Mercado Carla I, Cogswell Mary E, Valderrama Amy L, Wang Chia-Yih, Loria Catherine M, Moshfegh Alanna J, Rhodes Donna G, Carriquiry Alicia L
From the Division for Heart Disease and Stroke Prevention, National Center for Chronic Disease Prevention and Health Promotion, Atlanta, GA (CIM, MEC, and ALV); the Division of Health and Nutrition Examination Surveys, National Center for Health Statistics, Hyattsville, MD (C-YW), the Centers for Disease Control and Prevention; National Heart, Lung, and Blood Institute, NIH, Bethesda, MD (CML); the Beltsville Human Nutrition Research Center, Agricultural Research Service, USDA, Beltsville, MD (AJM and DGR); and the Department of Statistics, Iowa State University, Ames, IA (ALC).
Am J Clin Nutr. 2015 Feb;101(2):376-86. doi: 10.3945/ajcn.113.081604. Epub 2014 Dec 17.
Limited data are available on the accuracy of 24-h dietary recalls used to monitor US sodium and potassium intakes.
We examined the difference in usual sodium and potassium intakes estimated from 24-h dietary recalls and urine collections.
We used data from a cross-sectional study in 402 participants aged 18-39 y (∼50% African American) in the Washington, DC, metropolitan area in 2011. We estimated means and percentiles of usual intakes of daily dietary sodium (dNa) and potassium (dK) and 24-h urine excretion of sodium (uNa) and potassium (uK).
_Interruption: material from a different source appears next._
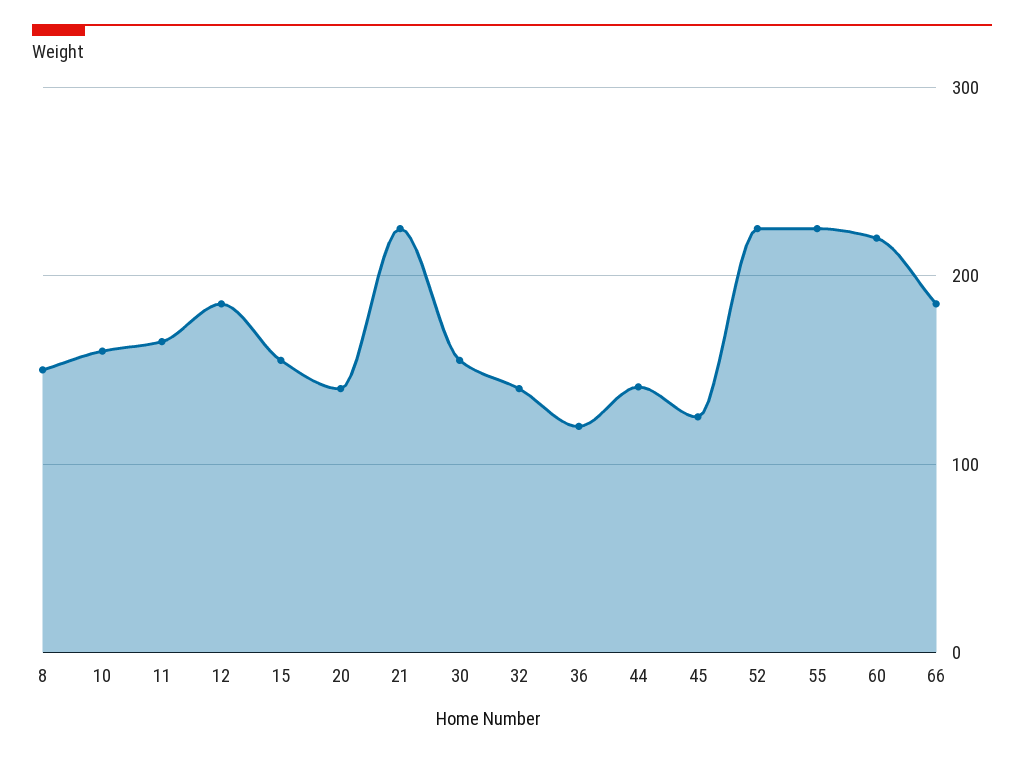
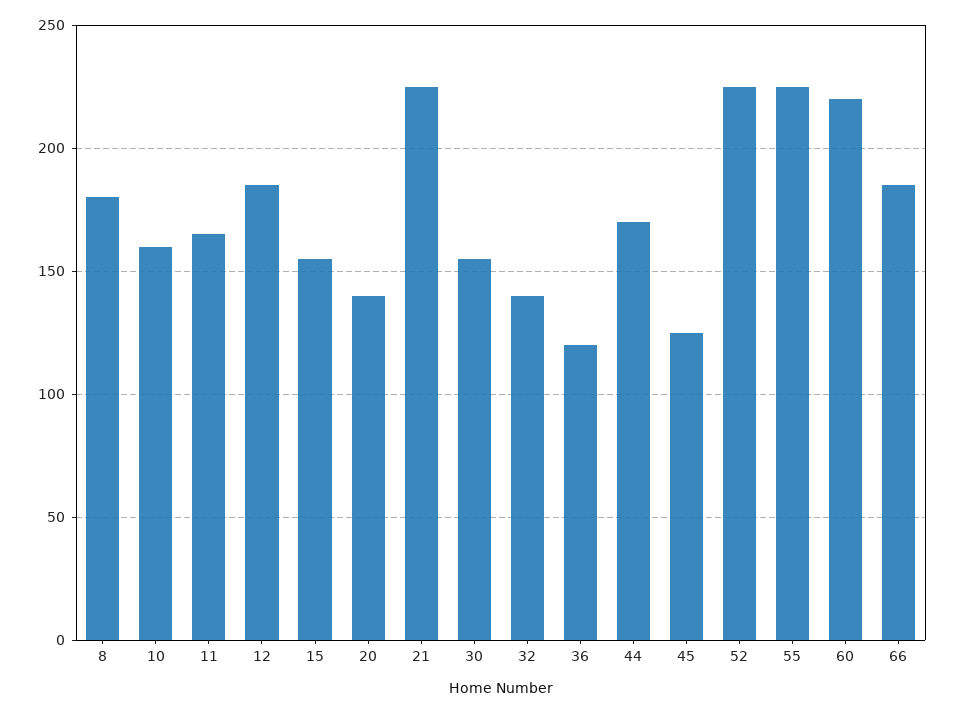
8: 150 -> 180
44: 140 -> 170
We examined Spearman's correlations and differences between estimates from dietary and urine measures. Multiple linear regressions were used to evaluate the factors associated with the difference between dietary and urine measures.
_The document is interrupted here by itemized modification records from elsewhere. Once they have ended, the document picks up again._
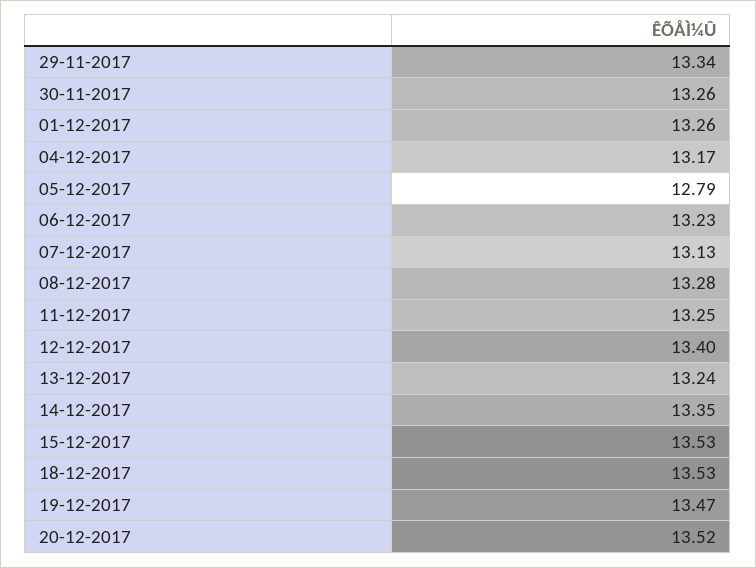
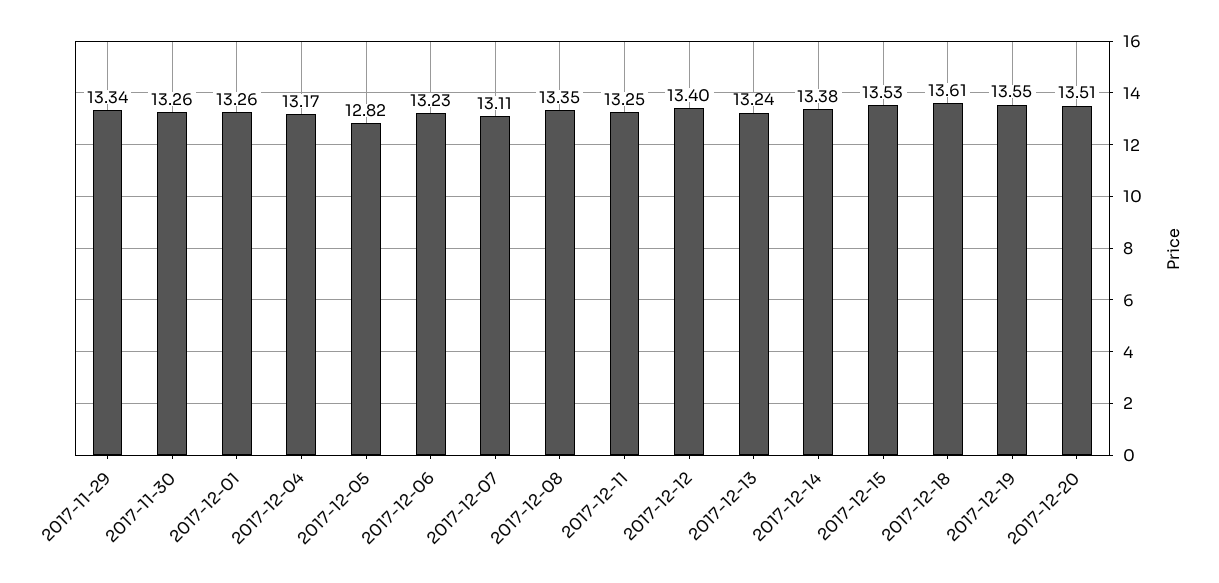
05-12-2017: 12.79 -> 12.82
07-12-2017: 13.13 -> 13.11
08-12-2017: 13.28 -> 13.35
14-12-2017: 13.35 -> 13.38
18-12-2017: 13.53 -> 13.61
19-12-2017: 13.47 -> 13.55
20-12-2017: 13.52 -> 13.51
Mean differences between diet and urine estimates were higher in men [dNa - uNa (95% CI) = 936.8 (787.1, 1086.5) mg/d and dK - uK = 571.3 (448.3, 694.3) mg/d] than in women [dNa - uNa (95% CI) = 108.3 (11.1, 205.4) mg/d and dK - uK = 163.4 (85.3, 241.5 mg/d)]. Percentile distributions of diet and urine estimates for sodium and potassium differed for men. Spearman's correlations between measures were 0.16 for men and 0.25 for women for sodium and 0.39 for men and 0.29 for women for potassium. Urinary creatinine, total caloric intake, and percentages of nutrient intake from mixed dishes were independently and consistently associated with the differences between diet and urine estimates of sodium and potassium intake. For men, body mass index was also associated. Race was associated with differences in estimates of potassium intake.
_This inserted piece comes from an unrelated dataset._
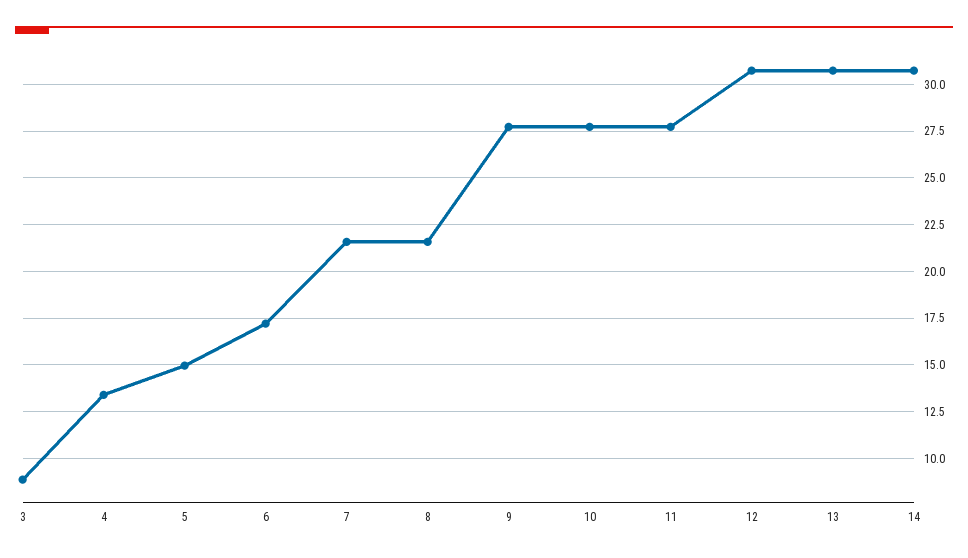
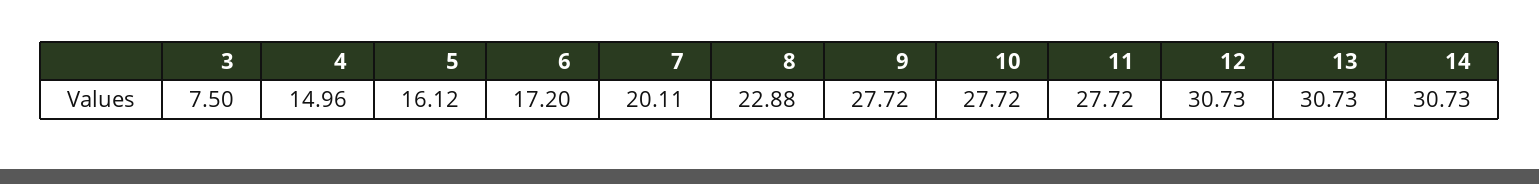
3: 9 -> 7.5
4: 13.5 -> 14.96
5: 15 -> 16.12
7: 21.5 -> 20.11
8: 21.5 -> 22.88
Low correlations and differences between dietary and urinary sodium or potassium may be due to measurement error in one or both estimates. Future analyses using these methods to assess sodium and potassium intake in relation to health outcomes may consider stratifying by factors associated with the differences in estimates from these methods. This trial was registered at clinicaltrials.gov as NCT01631240.
关于用于监测美国人群钠和钾摄入量的24小时膳食回顾法的准确性,现有数据有限。
我们研究了通过24小时膳食回顾法和尿液收集法估算的日常钠和钾摄入量之间的差异。
我们使用了2011年在华盛顿特区大都市区进行的一项横断面研究的数据,该研究涉及402名年龄在18 - 39岁(约50%为非裔美国人)的参与者。我们估算了日常膳食钠(dNa)和钾(dK)摄入量的均值和百分位数,以及24小时尿钠(uNa)和尿钾(uK)排泄量。我们研究了膳食测量法和尿液测量法估算值之间的斯皮尔曼相关性及差异。使用多元线性回归评估与膳食和尿液测量法差异相关的因素。
男性膳食和尿液估算值之间的平均差异高于女性 [dNa - uNa(95%置信区间)= 936.8(787.1,1086.5)mg/d,dK - uK = 571.3(448.3,694.3)mg/d] [女性:dNa - uNa(95%置信区间)= 108.3(11.1,205.4)mg/d,dK - uK = 163.4(85.3,241.5)mg/d]。男性钠和钾的膳食和尿液估算值的百分位数分布有所不同。钠测量值之间的斯皮尔曼相关性男性为0.16,女性为0.25;钾测量值之间的斯皮尔曼相关性男性为0.39,女性为0.29。尿肌酐、总热量摄入以及混合菜肴中营养素摄入量的百分比与钠和钾摄入量的膳食和尿液估算值之间的差异独立且持续相关。对于男性,体重指数也与之相关。种族与钾摄入量估算值的差异相关。
膳食和尿钠或尿钾之间的低相关性和差异可能是由于一种或两种估算方法存在测量误差。未来使用这些方法评估钠和钾摄入量与健康结局之间关系的分析可能需要考虑按与这些方法估算值差异相关的因素进行分层。该试验已在clinicaltrials.gov上注册,注册号为NCT01631240。